▸ **EXERCISE TEXT**:
There are various M2M open source development platforms. In this article, the primary focus is on DeviceHive, an open source M2M development platform.
DeviceHive was created and launched by DataArt, a boutique software development and outsourcing company in New York city, as an open source M2M communications framework using which developers could design M2M projects. It provides powerful instruments for smart devices to communicate and manage services. It incorporates three critical technologies that affect mobile developers and users— the cloud, the mobile and embedded. It consists of a communications layer, control software and multi-platform libraries and clients to bootstrap the development of remote sensing, remote control, monitoring and automation, smart energy, etc.
DeviceHive provides a strong foundation and building support to create or customise any IoT/M2M solution, bridging the gap between embedded development, cloud platforms, Big Data and client applications. It is a scalable, hardware and cloud agnostic microservice-based platform with device-management APIs in varied protocols, which allows end users to set up and monitor device connectivity, and perform data analytics.
Listed below are the features of DeviceHive.
- Deployment: DeviceHive facilitates innumerable deployment options and is suitable for every organisation, whether a startup or big enterprise. It includes Docker Compose and Kubernetes deployment to facilitate the development of public, private or hybrid clouds. Various DeviceHive services are started using Docker Compose — DeviceHive Frontend service, DeviceHive backend service, DeviceHive Auth service, DeviceHive Admin Console, DeviceHive WebSocket Proxy, DeviceHive Nginx Proxy, Kafka, PostgreSQL and Hazelcast IMDG.

▸ **ASSIGNMENT A**: According to the DeviceHive passage, which company created and launched DeviceHive?
▸ **ASSIGNMENT B**: Retype the portion of the DeviceHive passage that opens with the words containing "There are various" and closes with "smart energy, etc.".
The lines after this point come from a source unrelated to the DeviceHive passage.

▸ **SOURCE DATA**:
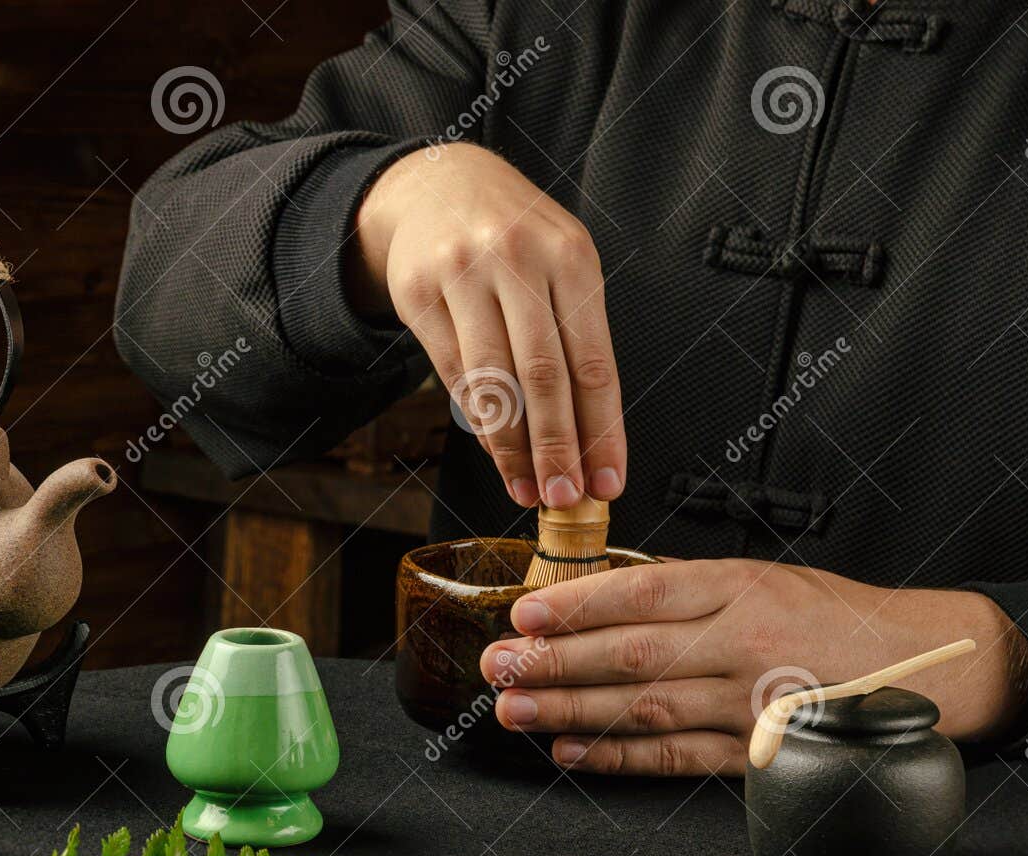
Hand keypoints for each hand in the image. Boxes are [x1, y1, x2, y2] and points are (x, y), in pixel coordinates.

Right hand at [346, 143, 624, 508]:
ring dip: (512, 448)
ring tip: (528, 488)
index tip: (608, 482)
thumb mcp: (561, 266)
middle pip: (544, 376)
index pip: (594, 361)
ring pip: (493, 382)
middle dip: (559, 448)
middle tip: (566, 498)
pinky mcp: (418, 292)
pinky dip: (477, 422)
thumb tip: (591, 436)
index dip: (603, 430)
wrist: (441, 184)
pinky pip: (452, 373)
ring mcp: (463, 273)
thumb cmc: (516, 239)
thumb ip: (577, 337)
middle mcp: (518, 259)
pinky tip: (495, 452)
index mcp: (571, 257)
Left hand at [479, 559, 1027, 775]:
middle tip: (497, 665)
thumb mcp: (763, 576)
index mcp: (741, 588)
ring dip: (570, 710)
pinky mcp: (757, 752)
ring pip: (644, 707)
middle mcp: (743, 643)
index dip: (575, 604)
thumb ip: (686, 588)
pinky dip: (618, 757)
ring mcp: (750, 703)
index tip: (523, 612)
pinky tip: (570, 750)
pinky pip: (676, 757)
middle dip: (553, 661)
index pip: (642, 592)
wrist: (923, 665)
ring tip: (514, 709)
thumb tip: (598, 595)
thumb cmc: (835, 614)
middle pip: (631, 653)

▸ **WRITTEN SOLUTION A**: DataArt, a boutique software development and outsourcing company in New York city.

▸ **WRITTEN SOLUTION B**:
There are various M2M open source development platforms. In this article, the primary focus is on DeviceHive, an open source M2M development platform.
DeviceHive was created and launched by DataArt, a boutique software development and outsourcing company in New York city, as an open source M2M communications framework using which developers could design M2M projects. It provides powerful instruments for smart devices to communicate and manage services. It incorporates three critical technologies that affect mobile developers and users— the cloud, the mobile and embedded. It consists of a communications layer, control software and multi-platform libraries and clients to bootstrap the development of remote sensing, remote control, monitoring and automation, smart energy, etc.